Learning about coffee with David
Louisa with a coffee cherry in her mouth!

And here is Louisa's Coffee Presentation ...


Here are some tricky problems for you to solve.

You get 4kg of coffee cherries from one coffee bush. David has 4500 bushes, so how many kilograms of cherries does he harvest?

You get 1kg of green coffee beans from 7kg of cherries. So how many kilograms of green coffee beans can you get from 1 bush? How much will David get from all his bushes?

The ratio of green coffee to roast coffee is 1:0.88. So how much actual roasted coffee comes from 1 bush? How much does David get from all of his bushes?

You can plant about 2200 bushes on a hectare of land.
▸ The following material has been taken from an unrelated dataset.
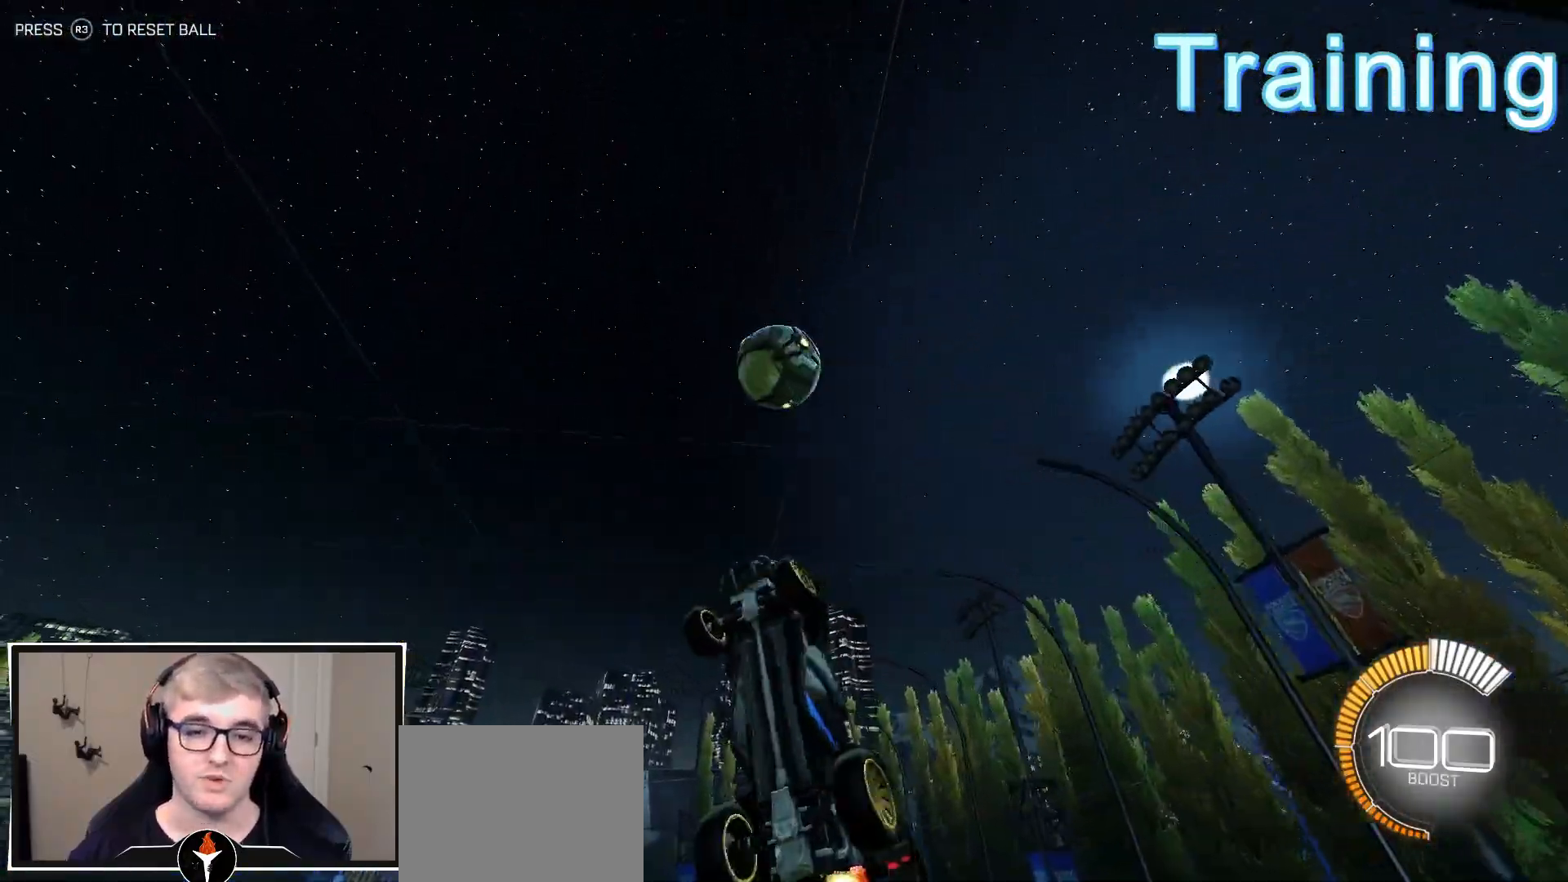
{"buttons": ["CIRCLE", "R1", "R2"], "left_stick": "right", "right_stick": "center", "events": [[67, "R1", "up"], [167, "left_stick", "down-left"], [250, "R1", "down"], [383, "R1", "up"], [400, "left_stick", "right"], [483, "R1", "down"]]}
About many cherries can you get per hectare? How much roasted coffee can you get per hectare?

When you roast the green beans you lose 12-20% weight, but the volume increases by 50 -80%. Can you make up a problem with these facts?

First prize to the first person to send in all the right answers! I couldn't get them all!

The Coffee Machines

To help David, we thought we would invent a machine that could do all the steps for him. Here are our blueprints!


Some Other News ... Pigs!

Two weeks ago, we got two pigs! Mummy was really excited and so was I. We got one boy and one girl. We have called them Peppa and Percy. We got them in Magozi from Marco. They are four months old, now nearly five months. We are really enjoying having them!

... Eye problems

Louisa has been having eye problems. She says that everything suddenly goes all tiny. We have noticed how her pupils go very large. We found her trying to put a glue stick in her mouth sideways! So she went to Dar with dad, to get it checked out but the eye doctor said he didn't know what it was and couldn't find anything wrong with her eyes. Esther Shaw's sister who is an eye doctor, says she has seen it before and can help. So Louisa will go back with dad in two weeks.